Motion des représentants enseignants CA du 6 Février 2020
Tout d’abord, nous tenons à signaler qu’aujourd’hui encore l’intersyndicale FSU-CGT-FO-Solidaires mobilisait les salariés du public et du privé contre le projet de réforme de retraites par points. Je reviendrai plus tard sur ce projet de loi mais je tenais avant tout à dénoncer le fait qu’il nous a été refusé de reporter le conseil d’administration pourtant programmé un jour de mouvement social. Nous proposions de le décaler à demain, ce qui ne nous semblait pas déraisonnable. Nous avons essuyé un refus catégorique, ce refus de notre propre administration fait malheureusement écho à la surdité dont fait preuve le gouvernement quand il s’agit de dialogue social.

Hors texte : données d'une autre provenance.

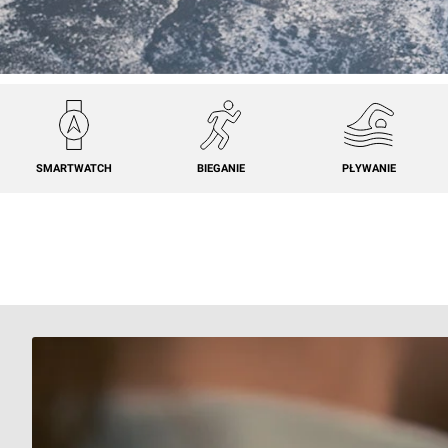
SMARTWATCH
BIEGANIE
PŁYWANIE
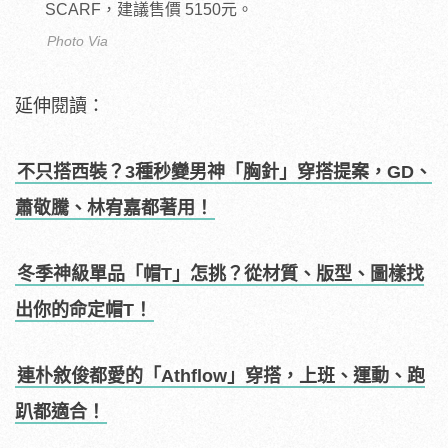
SCARF，建議售價 5150元。
Photo Via
延伸閱讀：
不只搭西裝？3種秒變男神「胸針」穿搭提案，GD、
蕭敬騰、林宥嘉都著用！
冬季神級單品「帽T」怎挑？從材質、版型、圖樣找
出你的命定帽T！
連朴敘俊都愛的「Athflow」穿搭，上班、運動、跑
趴都適合！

Sans doute avons-nous, comme beaucoup d’autres catégories de Français, décidément, mal compris ce qu’on nous disait, sans doute n’entendons-nous pas ce qui est bien pour nous ? Si nous perdons plus de 120 h, détruisons six postes, que nous ne pouvons plus proposer d’AP, ni certaines options, c’est évidemment parce que nous n’avons plus autant de besoins et qu’il faut les rendre ! Si la quasi-totalité des moyens des lycées généraux et technologiques sont en baisse et que 120 postes sont supprimés dans l’académie, c’est uniquement parce qu’on avait surévalué les effectifs, une erreur de 800 élèves, après tout, peut se produire. Non, cela n’a rien à voir avec la réforme, sa grille horaire allégée et l’abandon d’une spécialité en terminale. Évidemment non. La Rectrice nous l’a confirmé cette semaine dans un article paru dans la Voix du Nord ! Enfin, pourquoi ne pas voir comme une simple coïncidence la même sur-dotation l’année précédant la réforme du collège ? Là encore, on peut se tromper dans les effectifs. La démographie est décidément très fluctuante certaines années, et parfois beaucoup plus prévisible.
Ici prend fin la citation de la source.